Yes, this is an ideal way to take courses with an expert in a particular area (i.e., a leading criminologist) not offered at your home campus. You can do so by getting an E-Permit, assuming the course is not already offered that semester at CCNY. The following pages will show you how:
NOTE: Be sure to adhere to the Residency Requirements:
For both the sociology major and minor at CCNY, you must complete 60% of your sociology courses at CCNY.
Other school requirements must be satisfied to reach a total of 120 credits to graduate. Those requirements are not the same for BA in Sociology.
Check DegreeWorks for the exact school requirements that apply to you.
Note that the Chrome browser will not work with DegreeWorks. Firefox works well.
All students need to have 80 credits, or their last 30 credits, be taken at CCNY.
Where should I go if I have an issue, like a grading dispute, with a course or an instructor?
Your first step should be to discuss your concerns, ideally during office hours or in a meeting, with your instructor. If this discussion does not produce a satisfactory result, take your concerns to the department chair, who can suggest additional options.
Is class attendance required?
Yes. Learning is most likely to happen when you have a relationship with fellow students and your instructor – such relationships are more likely to form when you are regularly attending class and an active participant in activities.
What happens when a student gets an “Incomplete/ INC” grade?
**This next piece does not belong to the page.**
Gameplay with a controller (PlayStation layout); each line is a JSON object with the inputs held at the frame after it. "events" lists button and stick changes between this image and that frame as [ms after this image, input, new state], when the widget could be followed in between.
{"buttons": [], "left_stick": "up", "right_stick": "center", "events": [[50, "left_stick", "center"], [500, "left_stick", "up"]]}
Under certain circumstances when a student has completed the majority of work for a class but becomes ill or has an emergency, an instructor may offer that student an incomplete (INC) grade in which the student is expected to complete and turn in the work by a certain date. If the instructor has submitted a passing grade, the INC will be replaced by that earned grade. Otherwise, the Registrar’s Office will change the temporary grade of INC to failure (FIN) by the tenth week of the following semester. Students who receive an INC grade are encouraged to work with their instructors in order to complete the necessary coursework to have the grade changed.
What can a student do with a “F” in a course?
A student may be eligible for the repeat-F policy. A student may repeat up to 16 credits of failed courses; if the second grade is C or higher (C- does not qualify), the original grade of F will not be used in calculation of the GPA. The revised GPA will be used for graduation. However, the course and grade of F remain on your transcript. In addition, the F grade will apply to graduation honors. Consult with the Office of the Registrar for specific applications of this policy.